24 Sterft er iemand van Achab in de stad, dan zullen de honden hem verslinden; en sterft iemand van hem op het land, dan zullen de vogels uit de lucht het doen!
Si Achab meurt dans la ville, les chiens mangeront sa chair; et s’il meurt dans la campagne, les oiseaux du ciel le mangeront.
25 Want nooit heeft iemand zich als Achab vermeten, om kwaad te doen in de ogen van Jahweh, hiertoe verleid door Izébel, zijn vrouw;
Ainsi, il n’y eut point un autre semblable à Achab, qui se vendit pour faire le mal en la présence du Seigneur; car Jézabel, sa femme, l’excita,
26 schandelijk heeft hij zich gedragen door waangoden te dienen, juist zoals de Amorieten deden, die Jahweh voor Israël heeft verjaagd.
Et il devint tellement abominable, qu’il suivait les idoles qu’avaient faites les Amorrhéens, que le Seigneur extermina à la face des enfants d’Israël.
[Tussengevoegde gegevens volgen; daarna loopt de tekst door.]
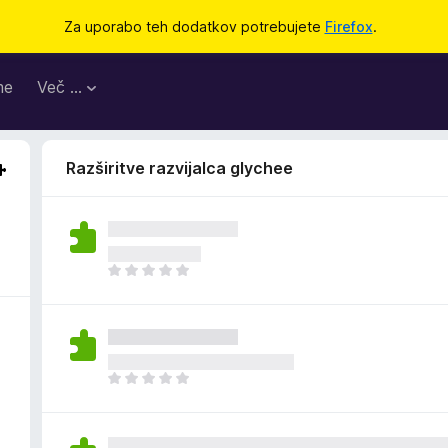
Za uporabo teh dodatkov potrebujete
Firefox
.
me
Več …
Razširitve razvijalca glychee
Š
e
n
i
o
c
Š
e
e
n
n
j
i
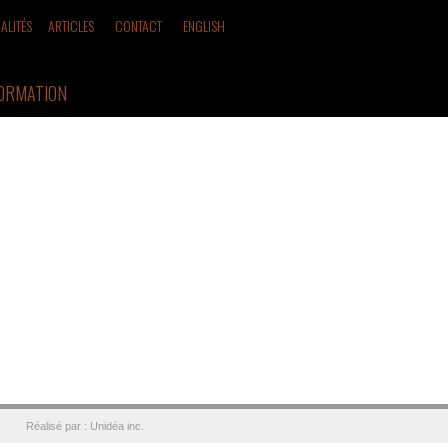
ALITÉS
ARTICLES
CONTACT
ENGLISH
FORMATION
Réalisé par : Unidéa inc.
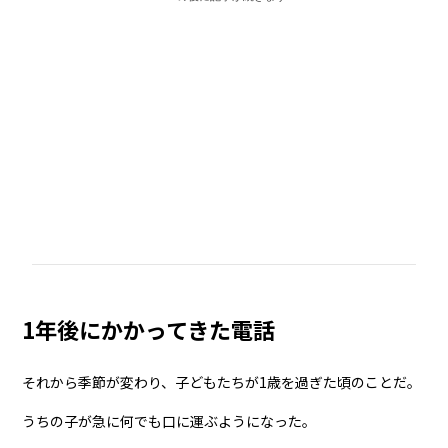
1年後にかかってきた電話
それから季節が変わり、子どもたちが1歳を過ぎた頃のことだ。
うちの子が急に何でも口に運ぶようになった。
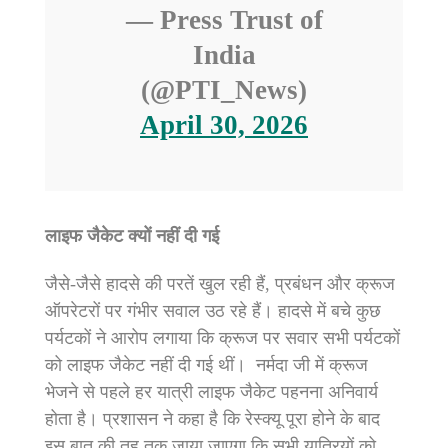
— Press Trust of
India
(@PTI_News)
April 30, 2026
लाइफ जैकेट क्यों नहीं दी गई
जैसे-जैसे हादसे की परतें खुल रही हैं, प्रबंधन और क्रूज
ऑपरेटरों पर गंभीर सवाल उठ रहे हैं। हादसे में बचे कुछ
पर्यटकों ने आरोप लगाया कि क्रूज पर सवार सभी पर्यटकों
को लाइफ जैकेट नहीं दी गई थीं। नर्मदा जी में क्रूज
भेजने से पहले हर यात्री लाइफ जैकेट पहनना अनिवार्य
होता है। प्रशासन ने कहा है कि रेस्क्यू पूरा होने के बाद
इस बात की तह तक जाया जाएगा कि सभी यात्रियों को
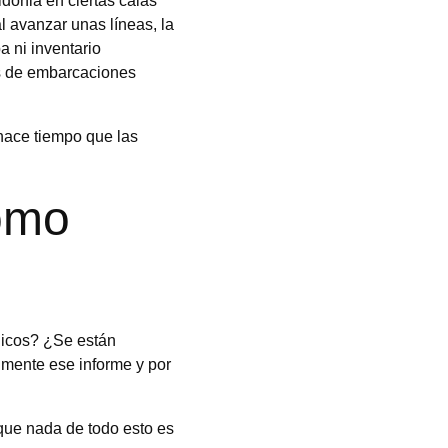
donia en ciertas calas 
l avanzar unas líneas, la 
 ni inventario 
os de embarcaciones 
hace tiempo que las 
omo 
icos? ¿Se están 
lmente ese informe y por 
 que nada de todo esto es 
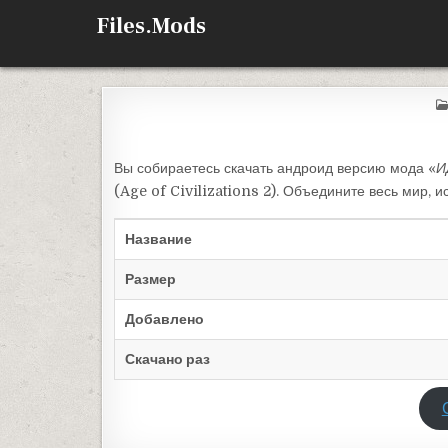
Перейти к содержимому
Files.Mods
Вы собираетесь скачать андроид версию мода «
И
(Age of Civilizations 2). Объедините весь мир, 
Название
Размер
Добавлено
Скачано раз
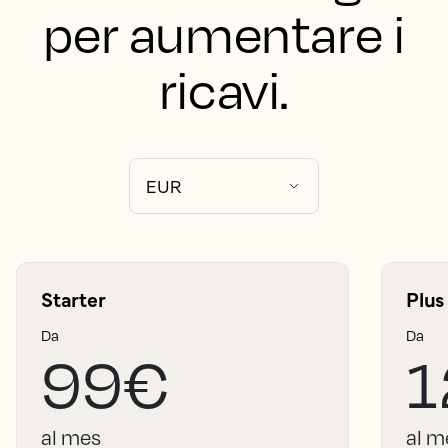
per aumentare i
ricavi.
Starter
Plus
Da
Da
99€
1
al mes
al m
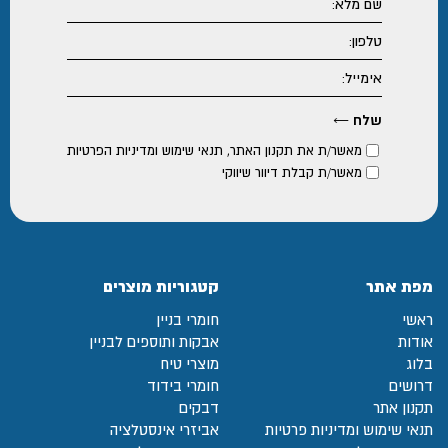
מאשר/ת את
תקנון האתר
,
תנאי שימוש ומדיניות הפרטיות
מאשר/ת קבלת דיוור שיווקי
מפת אתר
קטגוריות מוצרים
ראשי
חומרי בניין
אודות
אבקות ותוספים לבניין
בלוג
מוצרי טיח
דרושים
חומרי בידוד
תקנון אתר
דבקים
תנאי שימוש ומדיניות פרטיות
אביזרי אינסטלציה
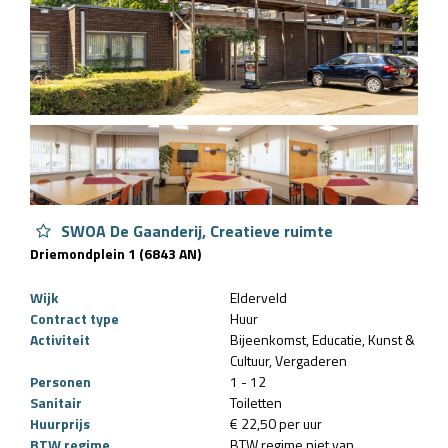
SWOA De Gaanderij, Creatieve ruimte
Driemondplein 1 (6843 AN)
Wijk
Elderveld
Contract type
Huur
Activiteit
Bijeenkomst
Educatie
Kunst &
Cultuur
Vergaderen
Personen
1 - 12
Sanitair
Toiletten
Huurprijs
€ 22,50 per uur
BTW regime
BTW regime niet van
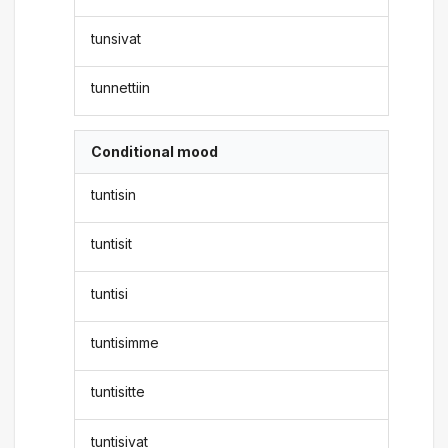
tunsivat
tunnettiin
Conditional mood
tuntisin
tuntisit
tuntisi
tuntisimme
tuntisitte
tuntisivat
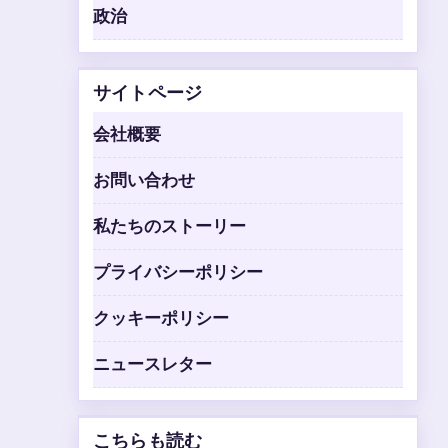
政治
サイトページ
会社概要
お問い合わせ
私たちのストーリー
プライバシーポリシー
クッキーポリシー
ニュースレター
こちらも読む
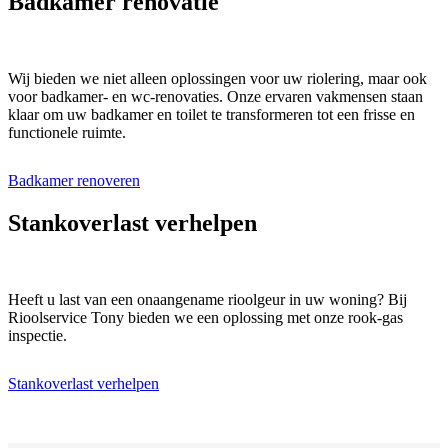
Badkamer renovatie
Wij bieden we niet alleen oplossingen voor uw riolering, maar ook
voor badkamer- en wc-renovaties. Onze ervaren vakmensen staan
klaar om uw badkamer en toilet te transformeren tot een frisse en
functionele ruimte.
Badkamer renoveren
Stankoverlast verhelpen
Heeft u last van een onaangename rioolgeur in uw woning? Bij
Rioolservice Tony bieden we een oplossing met onze rook-gas
inspectie.
Stankoverlast verhelpen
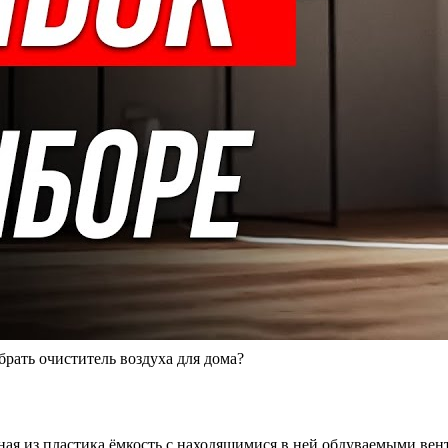
ать очиститель воздуха для дома?
ная из пластика ёмкость с находящимися в ней обдуваемыми ве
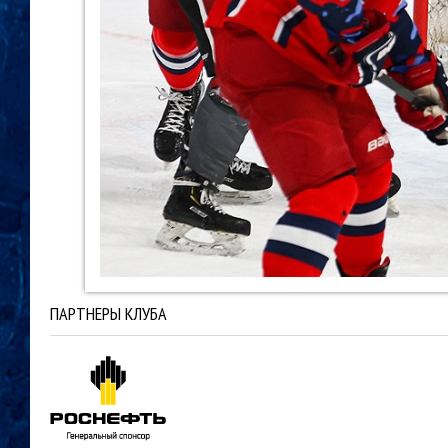
ПАРТНЕРЫ КЛУБА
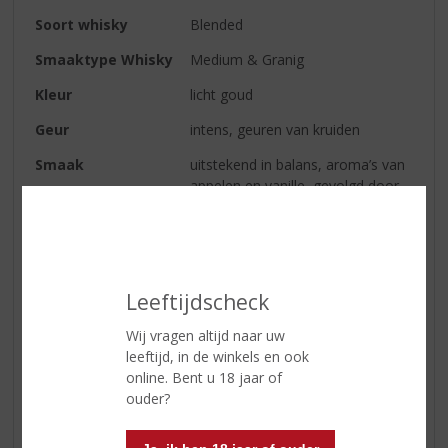
Soort whisky
Blended
Smaaktype Whisky
Medium & Granig
Kleur
licht goud
Geur
intens, geuren van kruiden
Smaak
uitstekend in balans, aroma’s van
appelen en vanille, gevolgd door
naar zoet nijgende tonen van
bloemen
Afdronk
verfijnd en uitermate fris
Leeftijdscheck
Reviews
Wij vragen altijd naar uw
leeftijd, in de winkels en ook
online. Bent u 18 jaar of
Schrijf een review
ouder?
Er zijn nog geen reviews geplaatst voor dit product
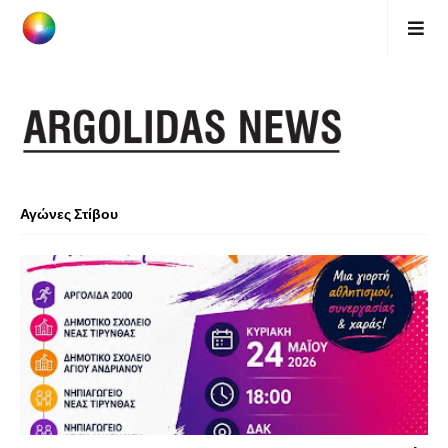
Αγώνες Στίβου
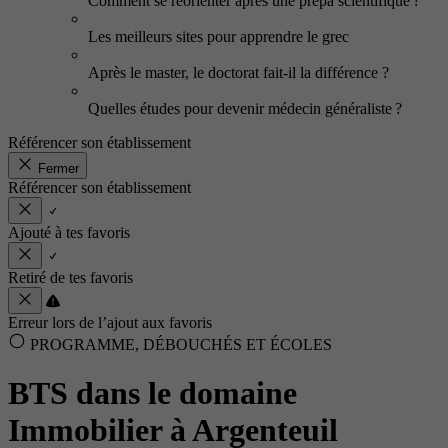
Comment se réorienter après une prépa scientifique ?
Les meilleurs sites pour apprendre le grec
Après le master, le doctorat fait-il la différence ?
Quelles études pour devenir médecin généraliste ?
Référencer son établissement
Fermer
Référencer son établissement
Ajouté à tes favoris
Retiré de tes favoris
Erreur lors de l’ajout aux favoris
PROGRAMME, DÉBOUCHÉS ET ÉCOLES
BTS dans le domaine
Immobilier à Argenteuil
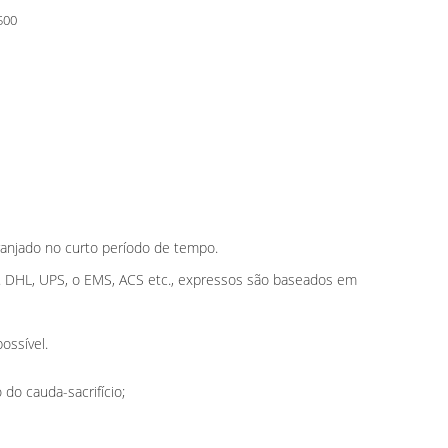
500
anjado no curto período de tempo.
u. DHL, UPS, o EMS, ACS etc., expressos são baseados em
ossível.
 do cauda-sacrifício;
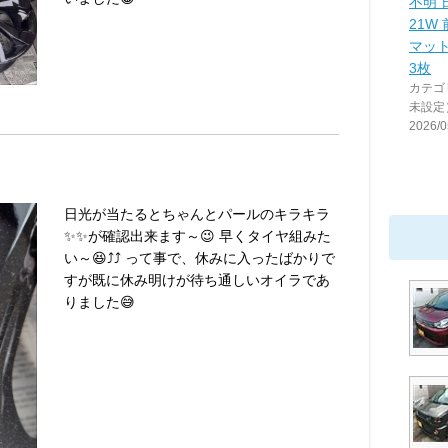
不明 
21W
マット
3枚
カテゴ
未設定
2026/0
日光が当たるとちゃんとパールのキラキラ
✨✨が確認出来ます～😉 早くタイヤ組みた
い～😆⤴️⤴️ って事で、休みに入ったばかりで
すが既に休み明けが待ち通しいオイラであ
りました😅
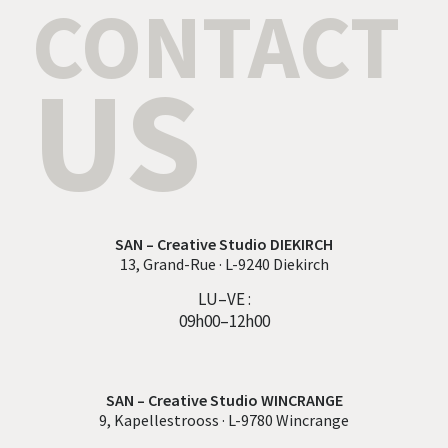
CONTACT
US
SAN – Creative Studio DIEKIRCH
13, Grand-Rue · L-9240 Diekirch
LU–VE :
09h00–12h00
SAN – Creative Studio WINCRANGE
9, Kapellestrooss · L-9780 Wincrange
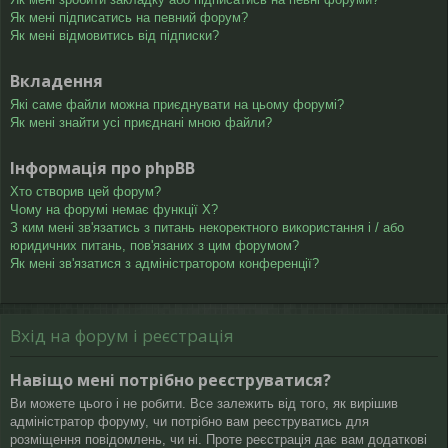
Як мені підписатись на певний форум?
Як мені відмовитись від підписки?
Вкладення
Які саме файли можна приєднувати на цьому форумі?
Як мені знайти усі приєднані мною файли?
Інформація про phpBB
Хто створив цей форум?
Чому на форумі немає функції X?
З ким мені зв'язатись з питань некоректного використання і / або
юридичних питань, пов'язаних з цим форумом?
Як мені зв'язатися з адміністратором конференції?
Вхід на форум і реєстрація
Навіщо мені потрібно реєструватися?
Ви можете цього і не робити. Все залежить від того, як вирішив
адміністратор форуму, чи потрібно вам реєструватись для
розміщення повідомлень, чи ні. Проте реєстрація дає вам додаткові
27 Toen Achab deze bedreiging vernam, scheurde hij zijn klederen, trok een boetekleed aan en vastte; hij legde zich zelfs in het boetekleed te ruste, en liep peinzend rond.
C’est pourquoi, lorsque Achab eut entendu ces paroles, il déchira ses vêtements, couvrit sa chair d’un cilice, jeûna et dormit avec le sac, et marcha la tête baissée.
28 Nu werd het woord van Jahweh tot Elias uit Tisjbe gericht:
Et la parole du Seigneur fut adressée à Elie, le Thesbite, disant:
29 Hebt gij gezien, hoe Achab zich voor Mij heeft vernederd? Omdat hij zich voor Mij heeft vernederd, zal Ik hem het onheil niet tijdens zijn leven overzenden, maar onder zijn zoon zal Ik het over zijn huis doen neerkomen.
N’as-tu pas vu Achab humilié devant moi? Puis donc qu’il s’est humilié à cause de moi, je n’amènerai pas le malheur en ses jours, mais pendant les jours de son fils, je porterai le malheur dans sa maison.